SET OF TASKS:
1) In the camera forum thread, what lens does Ivo call his flagship lens?
2) Reproduce the stretch of the camera forum thread from "While the 6D" through "Ivo (Nov 26, 2013)" word for word.

SELECTED EXTRACT:
+--

While the 6D or the 5Ds are better cameras and there is nothing wrong with wanting a better camera I don't know if you will see the kind of results you are thinking of just by switching bodies. Mibbies you could post a few of your photos you think need improvement and we may be able to give you a better idea of what the issues are and whither upgrading would help?


----------



## Ivo (Nov 26, 2013)

Here are links to some of my (Facebook compressed) photos:

https://www.facebook.com/media/set/...073741843.100003538211394&type=1&l=95e0c7c7ba

https://www.facebook.com/media/set/...073741839.100003538211394&type=1&l=11c770e821

https://www.facebook.com/media/set/...073741838.100003538211394&type=1&l=dfe3dd3f68

https://www.facebook.com/media/set/...073741842.100003538211394&type=1&l=bb587b5e11

https://www.facebook.com/media/set/...073741849.249133978519493&type=1&l=cb289e88c6

https://www.facebook.com/media/set/...073741852.249133978519493&type=1&l=141fa62a1b

etc


----------



## Overread (Nov 26, 2013)

Ivo said:


> On the other hand, sometimes I cannot get close enough with my flagship lens Canon 70-200 2.8 IS II because of the APS crop factor ... so full frame would be an advantage to use this marvellous lens at normal distance ...



If you can't get close enough to the subject at 200mm with a crop sensor then the fullframe will be a disadvantage because you'll be capturing more edge, so the 200mm will feel like a shorter focal length on the fullframe.

+--

PROVIDED DATA:
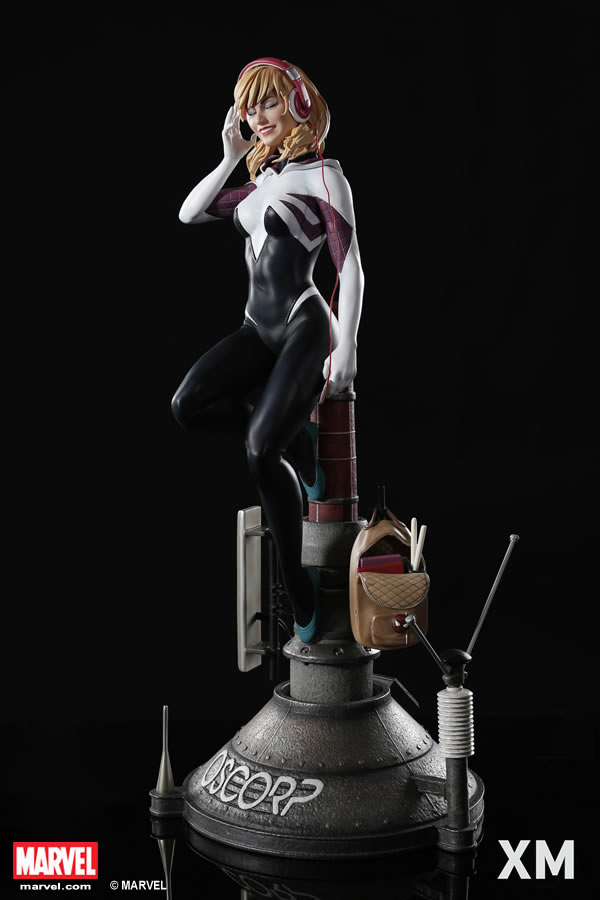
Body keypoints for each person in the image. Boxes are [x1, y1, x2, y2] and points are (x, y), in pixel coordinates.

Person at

+--

RESPONSES BY TASK:
1) The Canon 70-200 2.8 IS II.

2)
While the 6D or the 5Ds are better cameras and there is nothing wrong with wanting a better camera I don't know if you will see the kind of results you are thinking of just by switching bodies. Mibbies you could post a few of your photos you think need improvement and we may be able to give you a better idea of what the issues are and whither upgrading would help?


----------



## Ivo (Nov 26, 2013)